Verónica Loká ha lamentado ver su piso ocupado por otras personas tras el aumento de precio que les impuso el propietario, Alberto Viñas Tous. El hermano de la desahuciada explica que cuando la familia llegó el piso estaba en muy malas condiciones y durante los años que vivieron se hicieron cargo de su rehabilitación. Después del desahucio, sin embargo, perdieron la mayoría de sus pertenencias.
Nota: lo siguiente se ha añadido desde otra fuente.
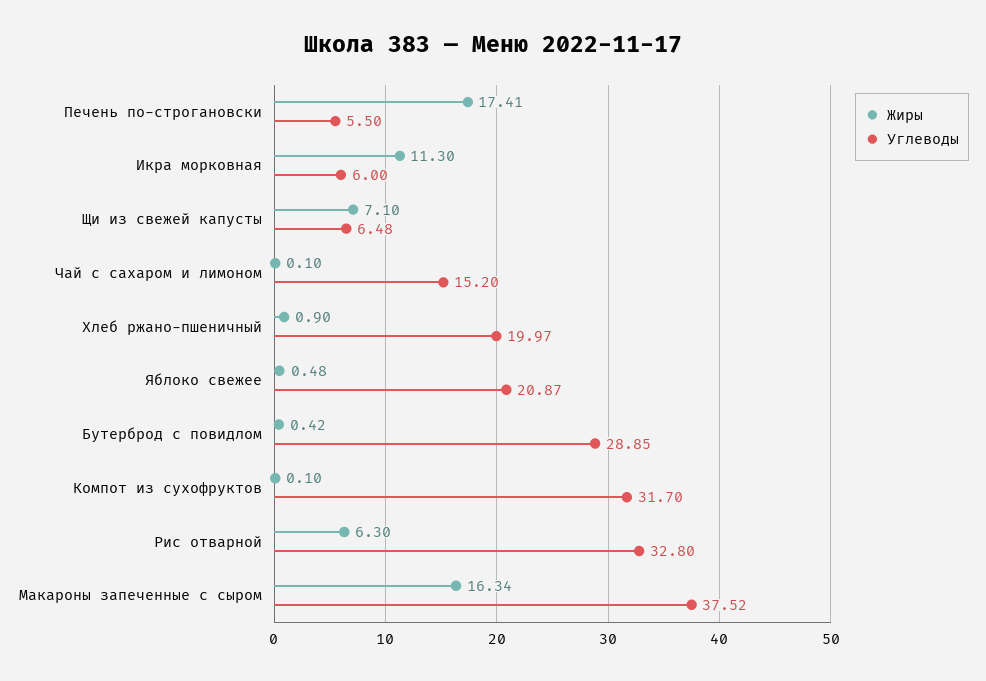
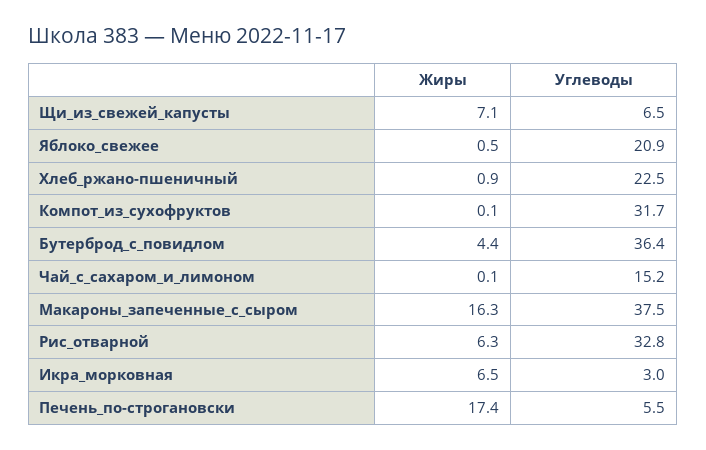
  {
    "Жиры": {
      "Печень по-строгановски": 17.41,
-     "Икра морковная": 11.3,
+     "Икра морковная": 6.5,
      "Щи из свежей капусты": 7.1,
      "Чай с сахаром и лимоном": 0.1,
      "Хлеб ржано-пшеничный": 0.9,
      "Яблоко свежее": 0.48,
-     "Бутерброд с повидлом": 0.42,
+     "Бутерброд с повидлом": 4.4,
      "Компот из сухофруктов": 0.1,
      "Рис отварной": 6.3,
      "Макароны запеченные с сыром": 16.34
    },
    "Углеводы": {
      "Печень по-строгановски": 5.5,
-     "Икра морковная": 6,
+     "Икра морковная": 3,
      "Щи из свежей капусты": 6.48,
      "Чай с сахаром и лимоном": 15.2,
-     "Хлеб ржано-пшеничный": 19.97,
+     "Хлеб ржано-пшеничный": 22.5,
      "Яблоко свежее": 20.87,
-     "Бутерброд с повидлом": 28.85,
+     "Бутерброд с повидлом": 36.4,
      "Компот из сухофруктов": 31.7,
      "Рис отварной": 32.8,
      "Макароны запеченные с сыром": 37.52
    }
  }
Después de una reforma en la finca, el arrendador quiso aumentar el precio hasta duplicarlo. La familia tenía un contrato indefinido y llevó al caso a juicio, donde les dieron la razón, pero después de presentar un recurso contra la decisión el propietario ordenó el desahucio, explica Loká.

La Generalitat, acusación particular

La dureza de las penas solicitadas por el Ejecutivo catalán, que ejerce de acusación particular, contrasta con la Fiscalía, que no ve delito y rebaja la calificación a una falta contra el orden público. La pena solicitada por el ministerio público es una multa. Además del matrimonio, tres personas irán a juicio por los incidentes que se produjeron con los Mossos durante el desahucio.

La actuación de los antidisturbios se saldó con tres heridos leves –un hombre de 52 años con una brecha en la cabeza por un golpe de porra y dos agentes, según se explicó en ese momento–. La policía denunció un total de 40 vecinos por atentado a la autoridad. Cinco acabarán en el banquillo: el matrimonio y tres vecinos más que intentaron detener el desahucio.